The program underlines that achieving the 2053 target requires greenhouse gas emissions to be reduced in an effective and cost-efficient manner. It noted that the absence of a market-based carbon pricing mechanism in emissions-intensive sectors would limit the identification of low-cost abatement opportunities and complicate industry’s gradual and predictable adaptation to the green transition.
TR ETS to follow staged roadmap
The program states that the regulatory and legal framework for the TR ETS has already been established and that implementation will follow a staged roadmap. This roadmap includes the publication of ETS-related secondary legislation, the launch of a pilot phase, the development of the ETS Market Management System (ETSPYS), and the transition to the first full compliance period.

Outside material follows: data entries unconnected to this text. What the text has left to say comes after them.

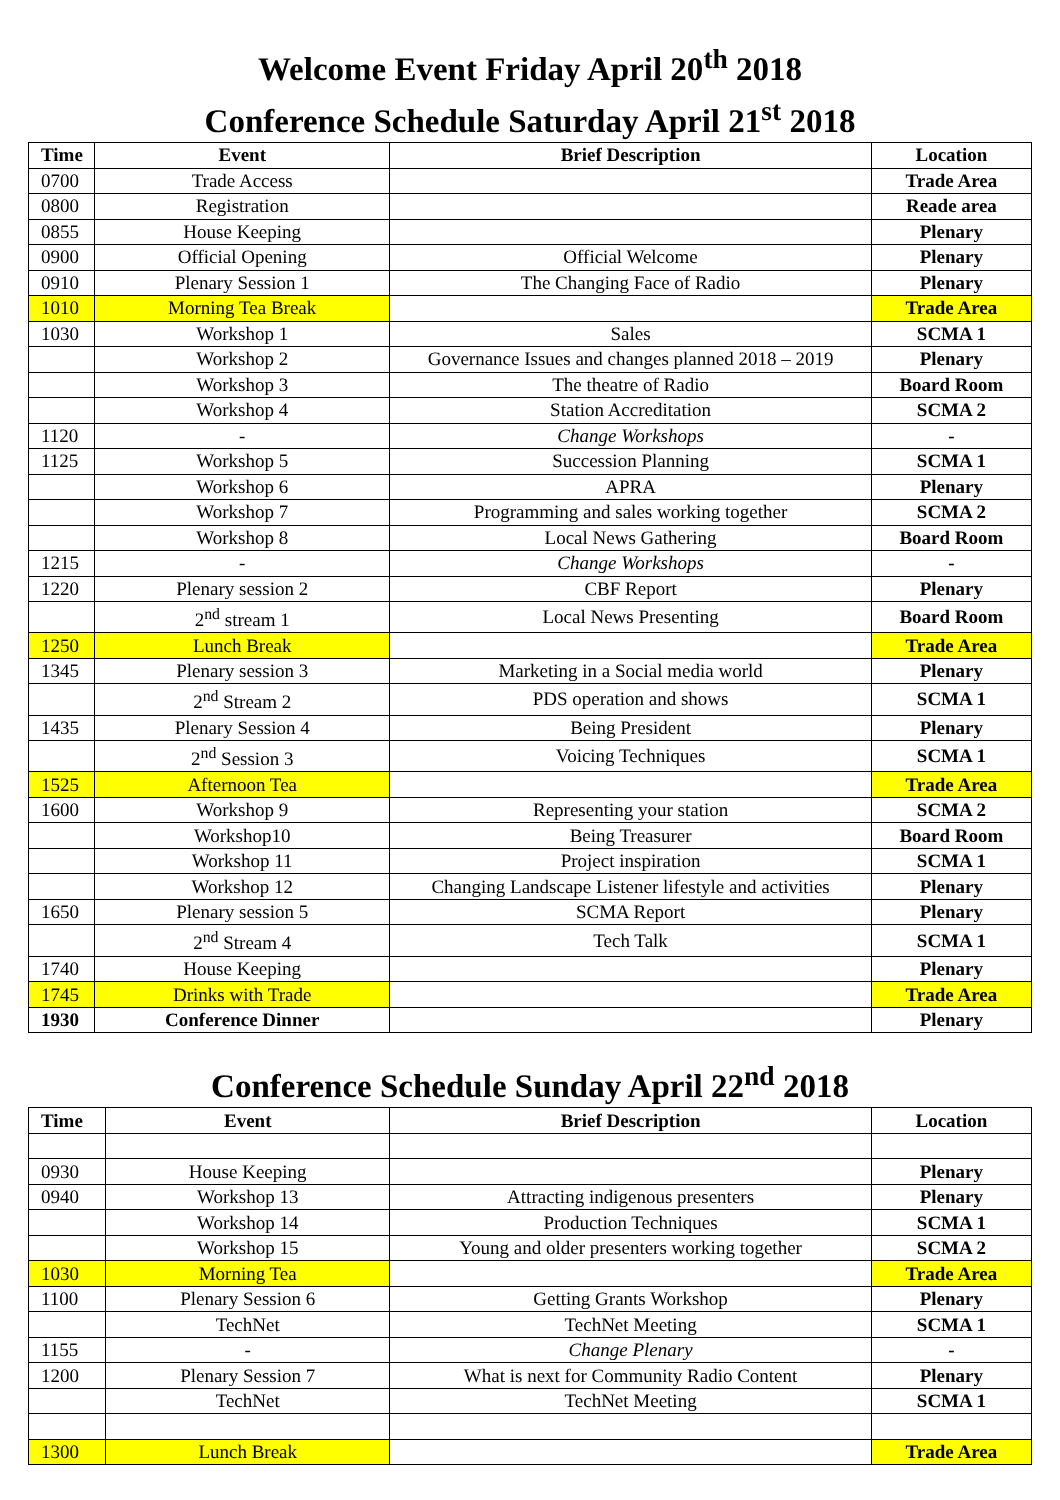Welcome Event Friday April 20<sup>th</sup> 2018
Conference Schedule Saturday April 21<sup>st</sup> 2018
| Time | Event | Brief Description | Location |
| --- | --- | --- | --- |
| 0700 | Trade Access | | Trade Area |
| 0800 | Registration | | Reade area |
| 0855 | House Keeping | | Plenary |
| 0900 | Official Opening | Official Welcome | Plenary |
| 0910 | Plenary Session 1 | The Changing Face of Radio | Plenary |
| 1010 | Morning Tea Break | | Trade Area |
| 1030 | Workshop 1 | Sales | SCMA 1 |
| | Workshop 2 | Governance Issues and changes planned 2018 – 2019 | Plenary |
| | Workshop 3 | The theatre of Radio | Board Room |
| | Workshop 4 | Station Accreditation | SCMA 2 |
| 1120 | - | Change Workshops | - |
| 1125 | Workshop 5 | Succession Planning | SCMA 1 |
| | Workshop 6 | APRA | Plenary |
| | Workshop 7 | Programming and sales working together | SCMA 2 |
| | Workshop 8 | Local News Gathering | Board Room |
| 1215 | - | Change Workshops | - |
| 1220 | Plenary session 2 | CBF Report | Plenary |
| | 2<sup>nd</sup> stream 1 | Local News Presenting | Board Room |
| 1250 | Lunch Break | | Trade Area |
| 1345 | Plenary session 3 | Marketing in a Social media world | Plenary |
| | 2<sup>nd</sup> Stream 2 | PDS operation and shows | SCMA 1 |
| 1435 | Plenary Session 4 | Being President | Plenary |
| | 2<sup>nd</sup> Session 3 | Voicing Techniques | SCMA 1 |
| 1525 | Afternoon Tea | | Trade Area |
| 1600 | Workshop 9 | Representing your station | SCMA 2 |
| | Workshop10 | Being Treasurer | Board Room |
| | Workshop 11 | Project inspiration | SCMA 1 |
| | Workshop 12 | Changing Landscape Listener lifestyle and activities | Plenary |
| 1650 | Plenary session 5 | SCMA Report | Plenary |
| | 2<sup>nd</sup> Stream 4 | Tech Talk | SCMA 1 |
| 1740 | House Keeping | | Plenary |
| 1745 | Drinks with Trade | | Trade Area |
| 1930 | Conference Dinner | | Plenary |
Conference Schedule Sunday April 22<sup>nd</sup> 2018
| Time | Event | Brief Description | Location |
| --- | --- | --- | --- |
| 0930 | House Keeping | | Plenary |
| 0940 | Workshop 13 | Attracting indigenous presenters | Plenary |
| | Workshop 14 | Production Techniques | SCMA 1 |
| | Workshop 15 | Young and older presenters working together | SCMA 2 |
| 1030 | Morning Tea | | Trade Area |
| 1100 | Plenary Session 6 | Getting Grants Workshop | Plenary |
| | TechNet | TechNet Meeting | SCMA 1 |
| 1155 | - | Change Plenary | - |
| 1200 | Plenary Session 7 | What is next for Community Radio Content | Plenary |
| | TechNet | TechNet Meeting | SCMA 1 |
| 1300 | Lunch Break | | Trade Area |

ETS seen as key tool to mitigate CBAM cost exposure
The program provides quantitative estimates on the cost and competitiveness impacts of the EU’s Carbon Border Adjustment Mechanism (CBAM) on the Turkish economy, drawing on a study conducted in cooperation with the European Bank for Reconstruction and Development.
The study models carbon price scenarios of €75/tCO₂e and €150/tCO₂e. Under a scenario in which Turkey does not implement a national ETS and the EU applies a CBAM price of €75/tCO₂e, the annual cost to Turkish industry in 2027 is estimated at €138 million. Under a €150/tCO₂e scenario, CBAM-related costs could reach approximately €2.6 billion annually by 2032.
National ETS expected to significantly lower CBAM-related costs
The same analysis shows that the introduction of a Turkish ETS would materially reduce these cost burdens. The estimated €138 million CBAM cost for 2027 could decline to around €56 million once the national ETS is operational. Similarly, the projected €2.6 billion cost for 2032 could fall to approximately €1.1 billion.
The study emphasizes that a domestic ETS would allow a significant share of CBAM-related costs to be internalized within Turkey, with revenues potentially recycled into national low-carbon development and industrial transformation frameworks.
ETS integrated with green finance architecture
The TR ETS is presented alongside the Turkey Green Taxonomy, which aims to classify sustainable economic activities and improve access to finance for environmentally and socially responsible investments. In parallel, the Green Transformation Certification System for Industry has been introduced to help clean-producing facilities benefit from financial facilitation mechanisms.
Finally, the program identifies potential implementation risks, notably the possibility that obligated entities may face compliance challenges during the early phases of the ETS. To mitigate these risks, the Turkish government plans to ensure close coordination with stakeholders and to accompany implementation with guidance, institutional capacity building and technical support measures.